EXERCISE INSTRUCTIONS:
Images are to be left out when the records below are printed word for word.

=== SOURCE DATA ===

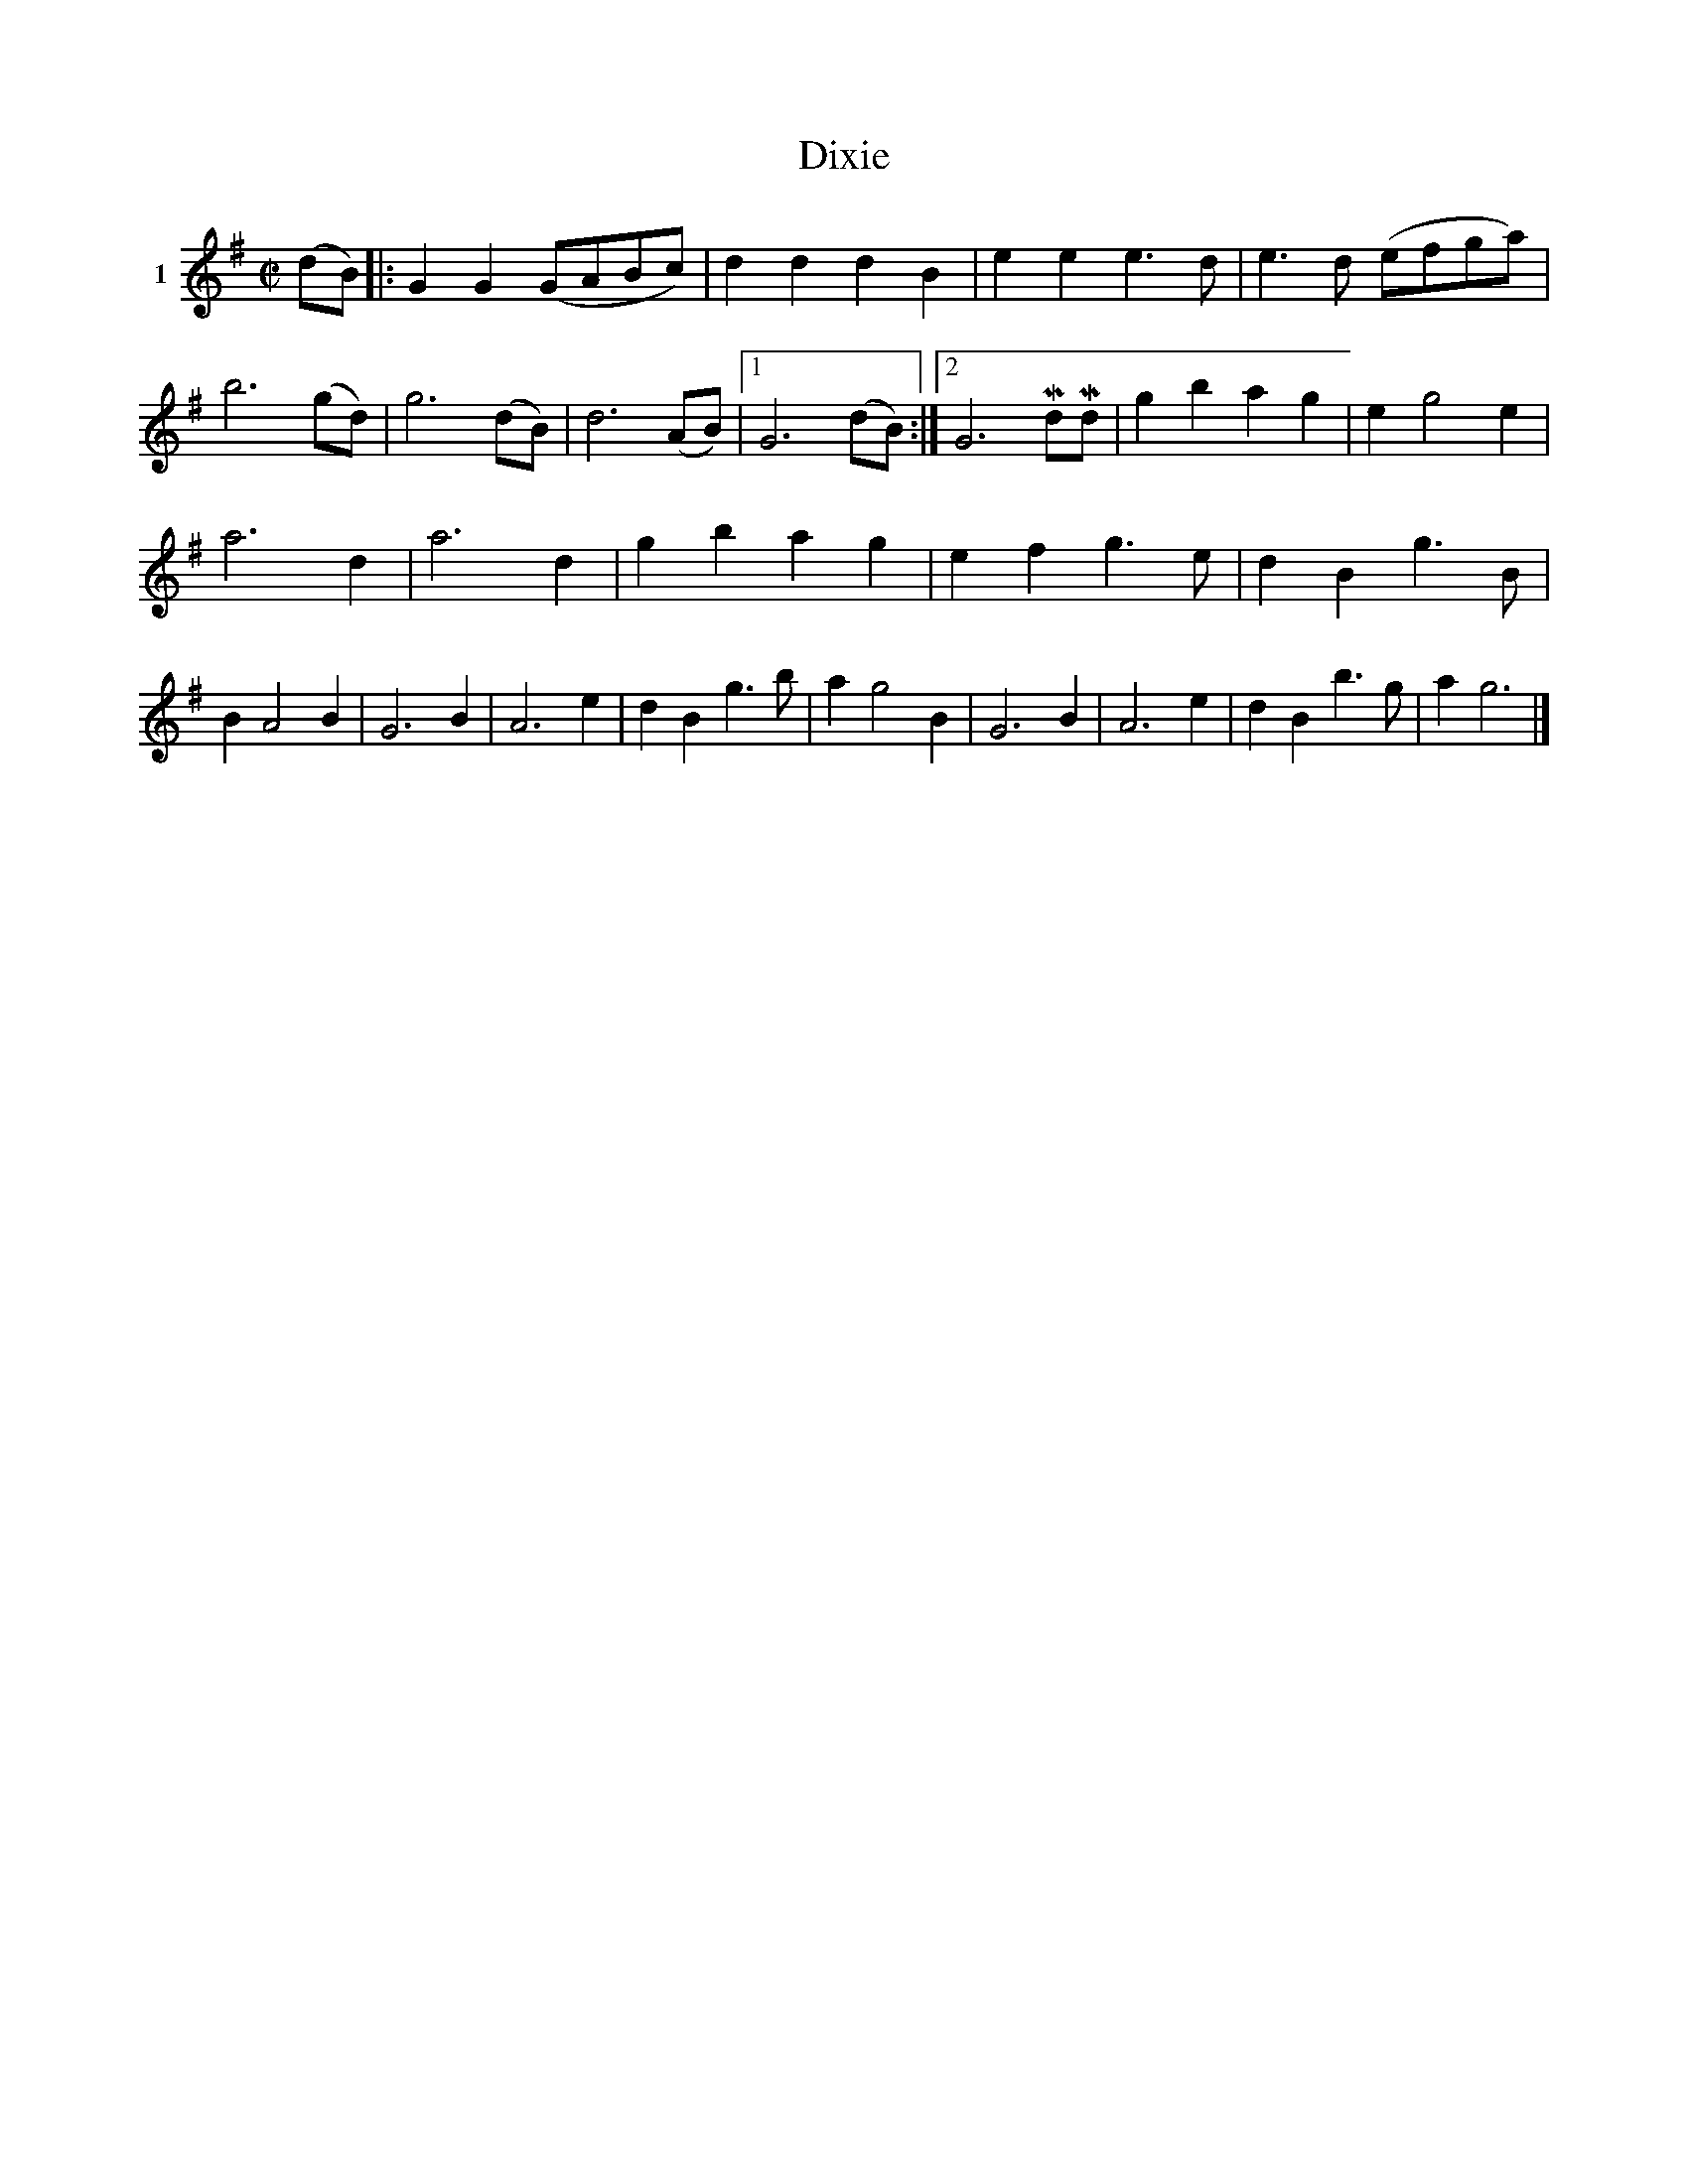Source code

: X: 011	% 1
T: Dixie
S: Viola Ruth "Pioneer Western Folk Tunes" 1948 p.1 #1
R: march
Z: 2019 John Chambers <jc:trillian.mit.edu>
M: C|
L: 1/8
K: G
V: 1 name=1
(dB) |:\
G2G2 (GABc) | d2d2 d2B2 | e2e2 e3d | e3d (efga) |\
b6 (gd) | g6 (dB) | d6 (AB) |[1 G6 (dB) :|[2 G6 MdMd |\
g2b2 a2g2 | e2 g4 e2 |
a6 d2 | a6 d2 |\
g2b2 a2g2 | e2f2 g3e | d2B2 g3B | B2 A4 B2 |\
G6 B2 | A6 e2 | d2 B2 g3b | a2 g4 B2 |\
G6 B2 | A6 e2 | d2B2 b3g | a2 g6 |]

===

PROBLEM SOLUTION:
Source code

: X: 011	% 1
T: Dixie
S: Viola Ruth "Pioneer Western Folk Tunes" 1948 p.1 #1
R: march
Z: 2019 John Chambers <jc:trillian.mit.edu>
M: C|
L: 1/8
K: G
V: 1 name=1
(dB) |:\
G2G2 (GABc) | d2d2 d2B2 | e2e2 e3d | e3d (efga) |\
b6 (gd) | g6 (dB) | d6 (AB) |[1 G6 (dB) :|[2 G6 MdMd |\
g2b2 a2g2 | e2 g4 e2 |
a6 d2 | a6 d2 |\
g2b2 a2g2 | e2f2 g3e | d2B2 g3B | B2 A4 B2 |\
G6 B2 | A6 e2 | d2 B2 g3b | a2 g4 B2 |\
G6 B2 | A6 e2 | d2B2 b3g | a2 g6 |]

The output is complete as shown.